Task to complete
Reproduce without changes the lines of the data from the line containing "renueven o soliciten por primera vez su" up to and including the line containing "permitirá agilizar los procesos de".

Extracted information
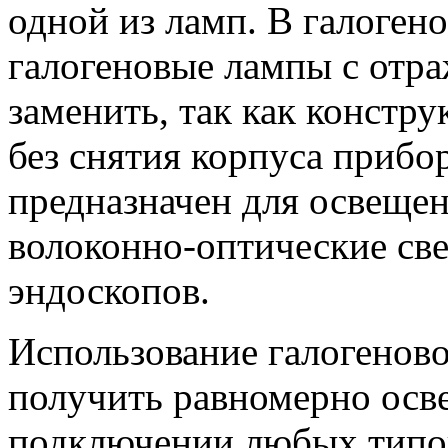
одной из ламп. В галоген
галогеновые лампы с отра
заменить, так как констр
без снятия корпуса прибо
предназначен для освещен
волоконно-оптические св
эндоскопов.
Использование галогеново
получить равномерно осв
подключении любых типов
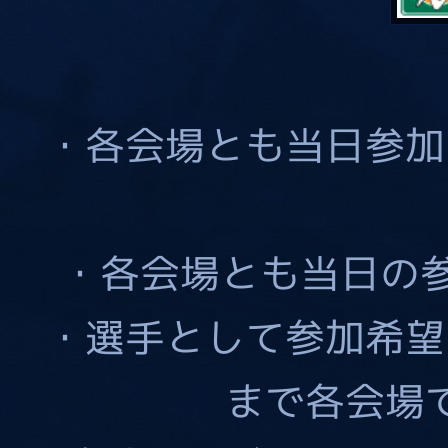
・各会場とも当日参加
・各会場とも当日の
・選手として参加希望の
まで各会場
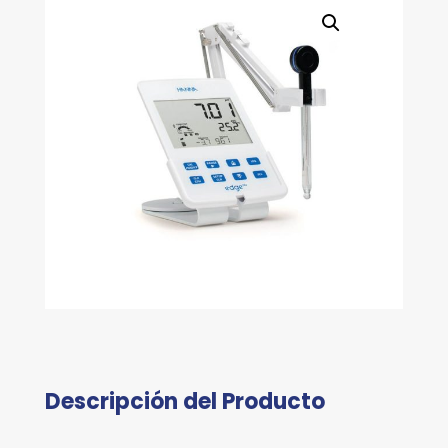
Descripción del Producto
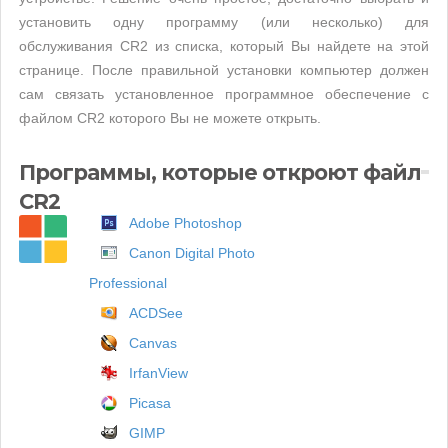
установить одну программу (или несколько) для
обслуживания CR2 из списка, который Вы найдете на этой
странице. После правильной установки компьютер должен
сам связать установленное программное обеспечение с
файлом CR2 которого Вы не можете открыть.
Программы, которые откроют файл
CR2
Adobe Photoshop
Canon Digital Photo
Professional
ACDSee
Canvas
IrfanView
Picasa
GIMP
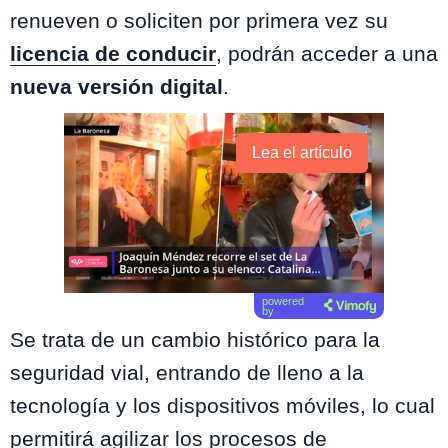
renueven o soliciten por primera vez su
licencia de conducir
, podrán acceder a una
nueva versión digital
.
Lea el artículo
powered
by
Se trata de un cambio histórico para la
seguridad vial, entrando de lleno a la
tecnología y los dispositivos móviles, lo cual
permitirá agilizar los procesos de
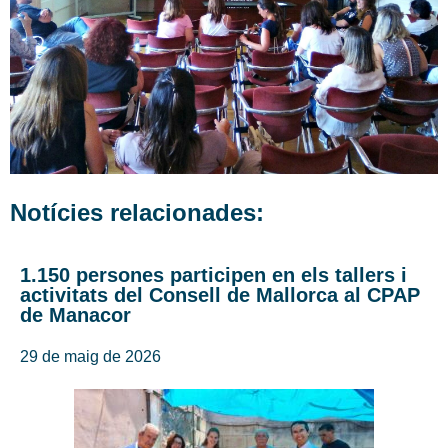
Notícies relacionades:
1.150 persones participen en els tallers i
activitats del Consell de Mallorca al CPAP
de Manacor
29 de maig de 2026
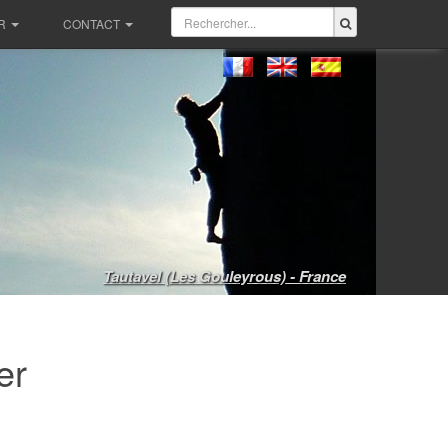
R
CONTACT
Tautavel (Les Gouleyrous) - France
er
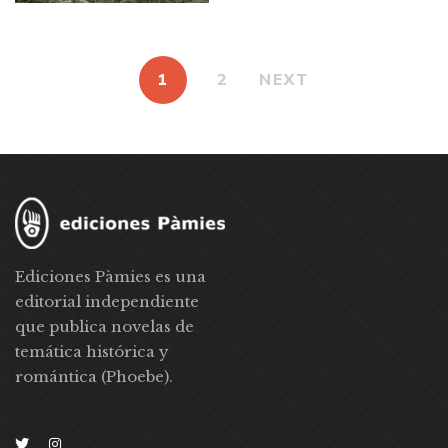
1
2
NEXT
Ediciones Pàmies es una
editorial independiente
que publica novelas de
temática histórica y
romántica (Phoebe).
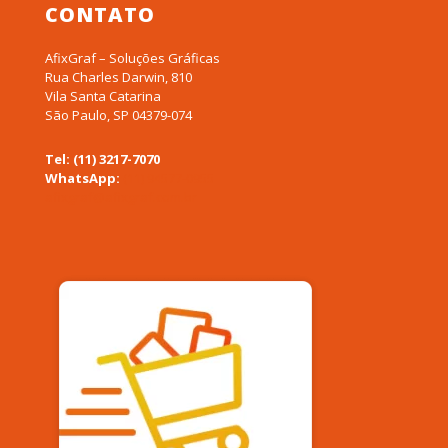
CONTATO
AfixGraf – Soluções Gráficas
Rua Charles Darwin, 810
Vila Santa Catarina
São Paulo, SP 04379-074
Tel: (11) 3217-7070
WhatsApp:
(11) 94577-0955
afixgraf@afixgraf.com.br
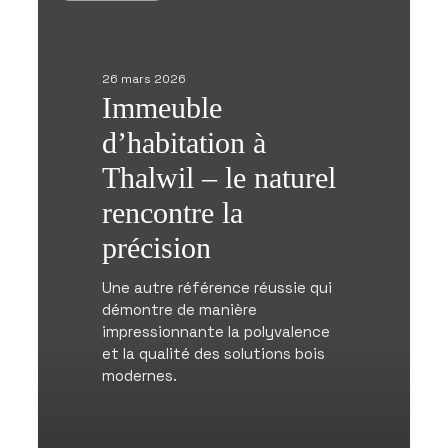
à
Thalwil
–
le
26 mars 2026
naturel
Immeuble
rencontre
d’habitation à
la
précision
Thalwil – le naturel
rencontre la
précision
Une autre référence réussie qui
démontre de manière
impressionnante la polyvalence
et la qualité des solutions bois
modernes.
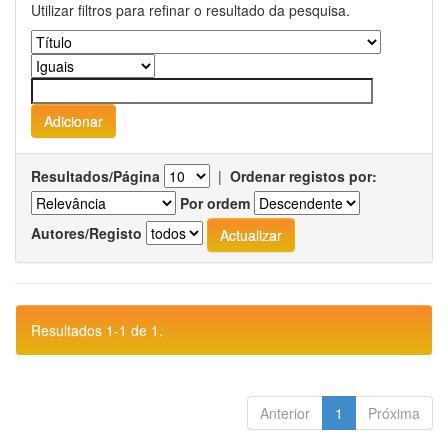
Utilizar filtros para refinar o resultado da pesquisa.
Resultados/Página
|
Ordenar registos por:
Por ordem
Autores/Registo
Resultados 1-1 de 1.
Anterior
1
Próxima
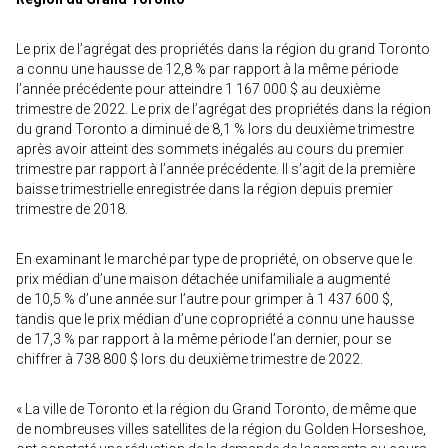
Le prix de l’agrégat des propriétés dans la région du grand Toronto
a connu une hausse de 12,8 % par rapport à la même période
l’année précédente pour atteindre 1 167 000 $ au deuxième
trimestre de 2022. Le prix de l’agrégat des propriétés dans la région
du grand Toronto a diminué de 8,1 % lors du deuxième trimestre
après avoir atteint des sommets inégalés au cours du premier
trimestre par rapport à l’année précédente. Il s’agit de la première
baisse trimestrielle enregistrée dans la région depuis premier
trimestre de 2018.
En examinant le marché par type de propriété, on observe que le
prix médian d’une maison détachée unifamiliale a augmenté
de 10,5 % d’une année sur l’autre pour grimper à 1 437 600 $,
tandis que le prix médian d’une copropriété a connu une hausse
de 17,3 % par rapport à la même période l’an dernier, pour se
chiffrer à 738 800 $ lors du deuxième trimestre de 2022.
« La ville de Toronto et la région du Grand Toronto, de même que
de nombreuses villes satellites de la région du Golden Horseshoe,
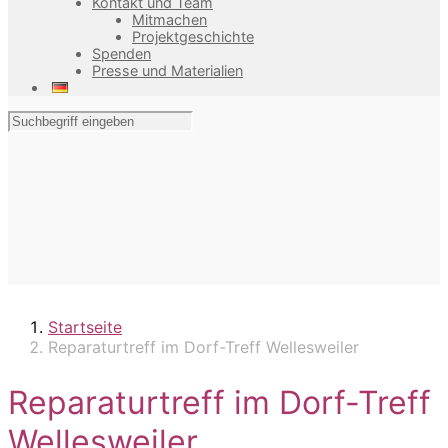
Kontakt und Team
Mitmachen
Projektgeschichte
Spenden
Presse und Materialien
Startseite
Reparaturtreff im Dorf-Treff Wellesweiler
Reparaturtreff im Dorf-Treff
Wellesweiler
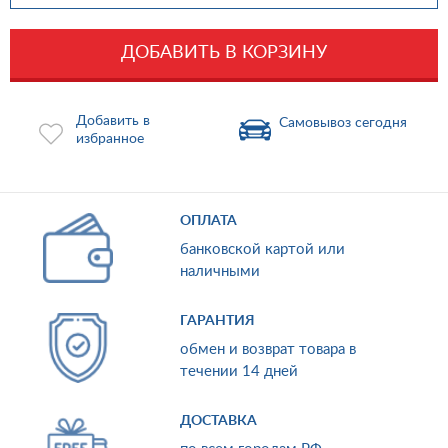
ДОБАВИТЬ В КОРЗИНУ
Добавить в
Самовывоз сегодня
избранное
ОПЛАТА
банковской картой или
наличными
ГАРАНТИЯ
обмен и возврат товара в
течении 14 дней
ДОСТАВКА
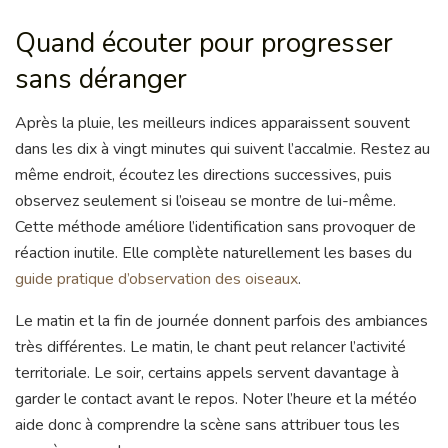
Quand écouter pour progresser
sans déranger
Après la pluie, les meilleurs indices apparaissent souvent
dans les dix à vingt minutes qui suivent l’accalmie. Restez au
même endroit, écoutez les directions successives, puis
observez seulement si l’oiseau se montre de lui-même.
Cette méthode améliore l’identification sans provoquer de
réaction inutile. Elle complète naturellement les bases du
guide pratique d’observation des oiseaux
.
Le matin et la fin de journée donnent parfois des ambiances
très différentes. Le matin, le chant peut relancer l’activité
territoriale. Le soir, certains appels servent davantage à
garder le contact avant le repos. Noter l’heure et la météo
aide donc à comprendre la scène sans attribuer tous les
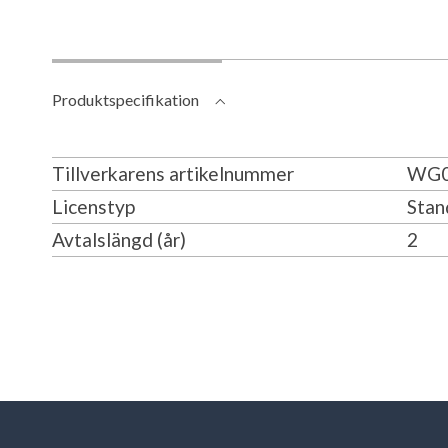
Produktspecifikation
Tillverkarens artikelnummer
WG0
Licenstyp
Stan
Avtalslängd (år)
2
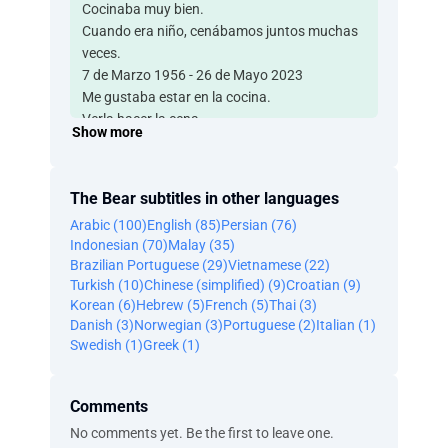
Cocinaba muy bien.
Cuando era niño, cenábamos juntos muchas
veces.
7 de Marzo 1956 - 26 de Mayo 2023
Me gustaba estar en la cocina.
Verla hacer la cena.
Show more
Era muy creativa.
También cosía mucho.
Le encantaban las flores. Le encantaban.
The Bear subtitles in other languages
Era muy lista.
Arabic (100)
English (85)
Persian (76)
Y quería a todo el mundo.
Indonesian (70)
Malay (35)
Creo que se nota. Ha venido mucha gente.
Brazilian Portuguese (29)
Vietnamese (22)
Siempre me sentí querido.
Turkish (10)
Chinese (simplified) (9)
Croatian (9)
Daba igual lo que pasara
Korean (6)
Hebrew (5)
French (5)
Thai (3)
o si me había metido en un lío o lo que fuera.
Danish (3)
Norwegian (3)
Portuguese (2)
Italian (1)
Sabía que me escuchaba.
Swedish (1)
Greek (1)
Y ella sabía que yo la escuchaba.
Estaba enferma.
Comments
Aunque no podía hablar,
a veces parecía que nos comunicábamos
No comments yet. Be the first to leave one.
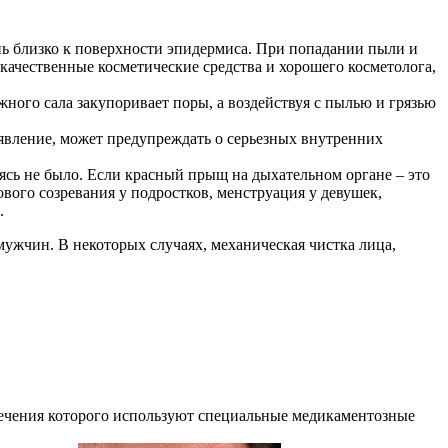
ень близко к поверхности эпидермиса. При попадании пыли и
 качественные косметические средства и хорошего косметолога,
ного сала закупоривает поры, а воздействуя с пылью и грязью
явление, может предупреждать о серьезных внутренних
дясь не было. Если красный прыщ на дыхательном органе – это
ового созревания у подростков, менструация у девушек,
.
ужчин. В некоторых случаях, механическая чистка лица,
лечения которого используют специальные медикаментозные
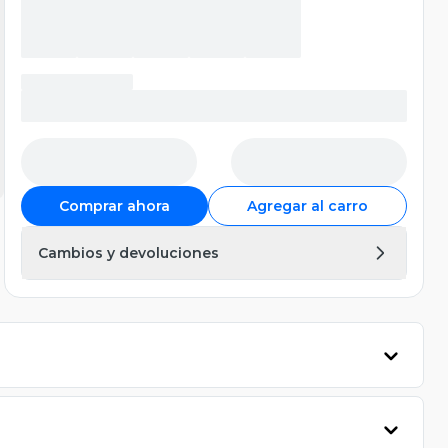
Comprar ahora
Agregar al carro
Cambios y devoluciones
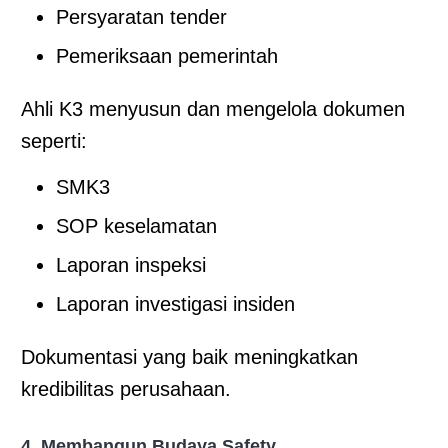
Persyaratan tender
Pemeriksaan pemerintah
Ahli K3 menyusun dan mengelola dokumen
seperti:
SMK3
SOP keselamatan
Laporan inspeksi
Laporan investigasi insiden
Dokumentasi yang baik meningkatkan
kredibilitas perusahaan.
4. Membangun Budaya Safety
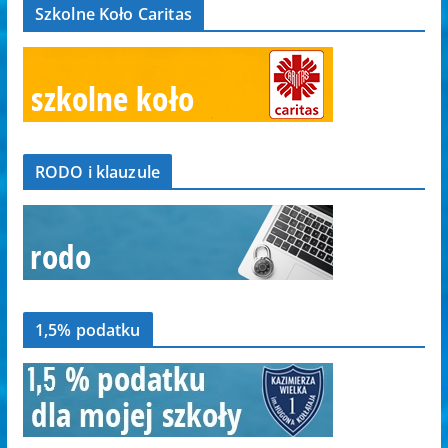
Szkolne Koło Caritas
RODO i klauzule
1,5% podatku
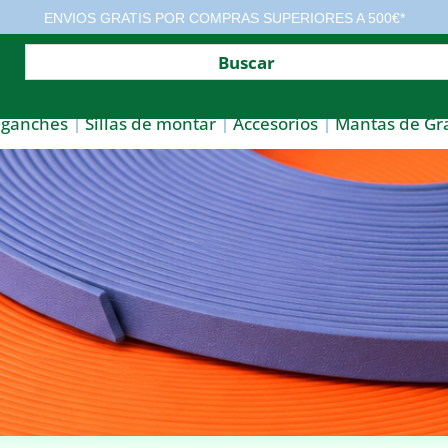
ENVIOS GRATIS POR COMPRAS SUPERIORES A 500€*
nganches
Sillas de montar
Accesorios
Mantas de Gr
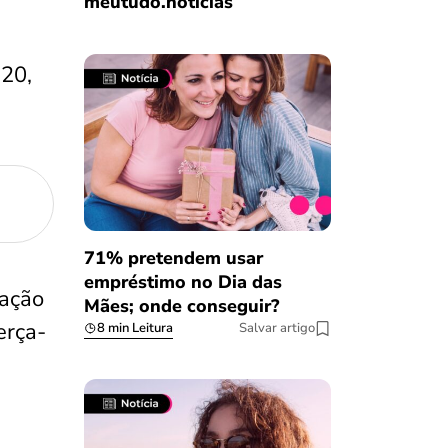
meutudo.notícias
 20,
71% pretendem usar
empréstimo no Dia das
ração
Mães; onde conseguir?
erça-
8 min Leitura
Salvar artigo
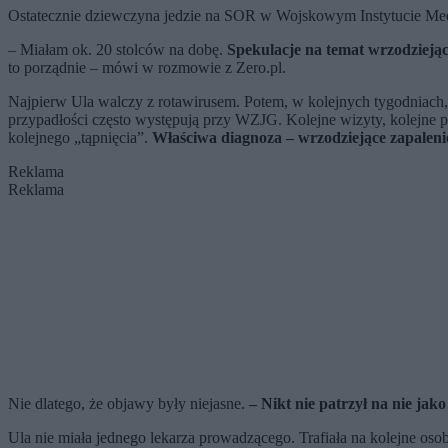
Ostatecznie dziewczyna jedzie na SOR w Wojskowym Instytucie Me
– Miałam ok. 20 stolców na dobę.
Spekulacje na temat wrzodziejąc
to porządnie – mówi w rozmowie z Zero.pl.
Najpierw Ula walczy z rotawirusem. Potem, w kolejnych tygodniach, m
przypadłości często występują przy WZJG. Kolejne wizyty, kolejne po
kolejnego „tąpnięcia”.
Właściwa diagnoza – wrzodziejące zapalenie 
Reklama
Reklama
Nie dlatego, że objawy były niejasne.
– Nikt nie patrzył na nie jako
Ula nie miała jednego lekarza prowadzącego. Trafiała na kolejne osob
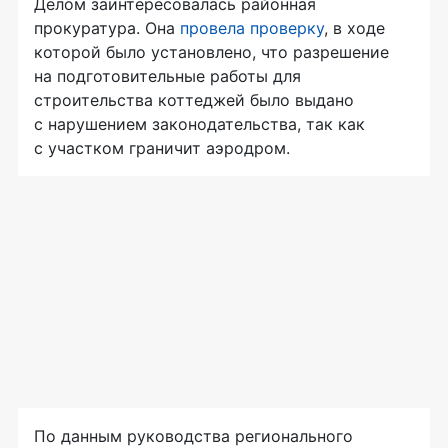
Делом заинтересовалась районная
прокуратура. Она
провела проверку
, в ходе
которой было установлено, что разрешение
на подготовительные работы для
строительства коттеджей было выдано
с нарушением законодательства, так как
с участком граничит аэродром.
По данным руководства регионального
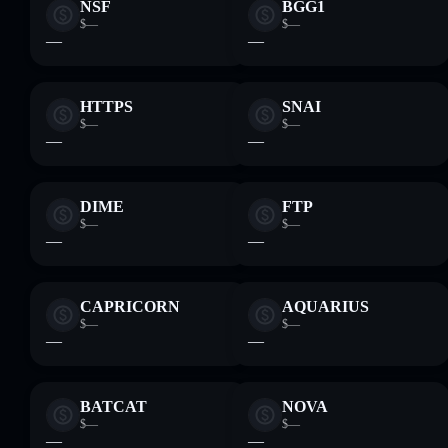
NSF
BGG1
$—
$—
—
—
HTTPS
SNAI
$—
$—
—
—
DIME
FTP
$—
$—
—
—
CAPRICORN
AQUARIUS
$—
$—
—
—
BATCAT
NOVA
$—
$—
—
—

Response area
renueven o soliciten por primera vez su
licencia de conducir
, podrán acceder a una
nueva versión digital
.
Lea el artículo
powered
by
Se trata de un cambio histórico para la
seguridad vial, entrando de lleno a la
tecnología y los dispositivos móviles, lo cual
permitirá agilizar los procesos de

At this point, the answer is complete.